---------- DOCUMENT SECTION ----------
Jobs are registered with full configuration:

scheduler.register_job(
    "toc_rollup_day",           // Unique name
    "0 0 1 * * *",              // Cron expression
    Some("America/New_York"),   // Timezone (or None for default)
    OverlapPolicy::Skip,        // Overlap handling
    JitterConfig::new(300),     // Up to 5 min jitter
    || async {                  // Job function
        do_work().await
    },
).await?;

Validation performed:

Cron expression syntax validation via croner
Timezone string validation via chrono-tz
Registration in JobRegistry with initial status

Scheduling Phase

When the cron trigger fires:

// Inside the job wrapper
Box::pin(async move {
    // 1. Check pause state
    if registry.is_paused(&name) {
        registry.record_complete(&name, JobResult::Skipped("paused".into()), 0);
        return;
    }

    // 2. Try to acquire overlap guard
    let run_guard = match guard.try_acquire() {
        Some(g) => g,
        None => {
            registry.record_complete(&name, JobResult::Skipped("overlap".into()), 0);
            return;
        }
    };

    // 3. Record start
    registry.record_start(&name);

    // 4. Apply jitter delay
    if max_jitter_secs > 0 {
        tokio::time::sleep(jitter_duration).await;
    }

    // 5. Execute job function
    let result = job_fn().await;

    // 6. Record completion
    registry.record_complete(&name, result, duration_ms);

    // 7. RunGuard dropped here - releases overlap lock
})

Pause/Resume Flow

Jobs can be paused without unregistering:

// Pause - job remains registered but skips execution
scheduler.pause_job("toc_rollup_day")?;

// Check status
assert!(scheduler.registry().is_paused("toc_rollup_day"));

// Resume - job will execute at next scheduled time
scheduler.resume_job("toc_rollup_day")?;

Error Handling

Errors are captured and recorded without crashing the scheduler:

pub enum JobResult {
    Success,
    Failed(String),        // Error message captured
    Skipped(String),       // Reason: "overlap", "paused"
}

The registry maintains separate counters:

run_count: Total executions (including skipped)
error_count: Only incremented for Failed results

Overlap Policies

Policy Options

pub enum OverlapPolicy {
    Skip,       // Skip if previous run is still active (default)
---------- EXTRACTED DATA ----------
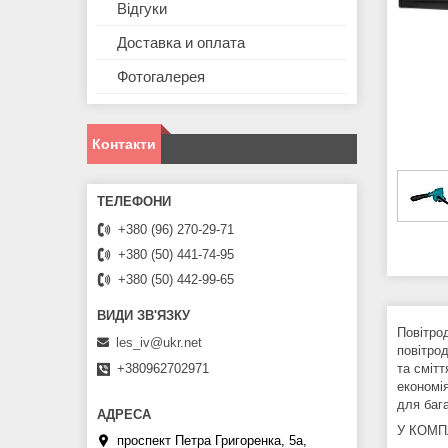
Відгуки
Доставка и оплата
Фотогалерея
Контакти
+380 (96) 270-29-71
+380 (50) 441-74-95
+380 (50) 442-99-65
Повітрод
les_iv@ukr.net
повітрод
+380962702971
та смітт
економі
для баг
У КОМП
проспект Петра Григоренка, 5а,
----------
---------- EXTRACTED DATA ----------
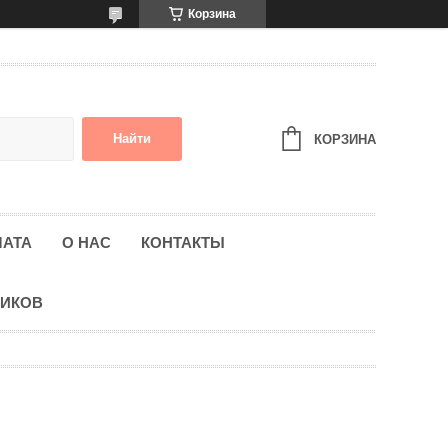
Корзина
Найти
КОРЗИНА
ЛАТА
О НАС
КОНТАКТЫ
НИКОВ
----------
**REQUIRED WORK:** In the scheduler section above, list in order the numbered steps that the job wrapper carries out when the cron trigger fires.

**TASK OUTPUT:**
1. Check pause state
2. Try to acquire overlap guard
3. Record start
4. Apply jitter delay
5. Execute job function
6. Record completion
7. RunGuard dropped here, which releases the overlap lock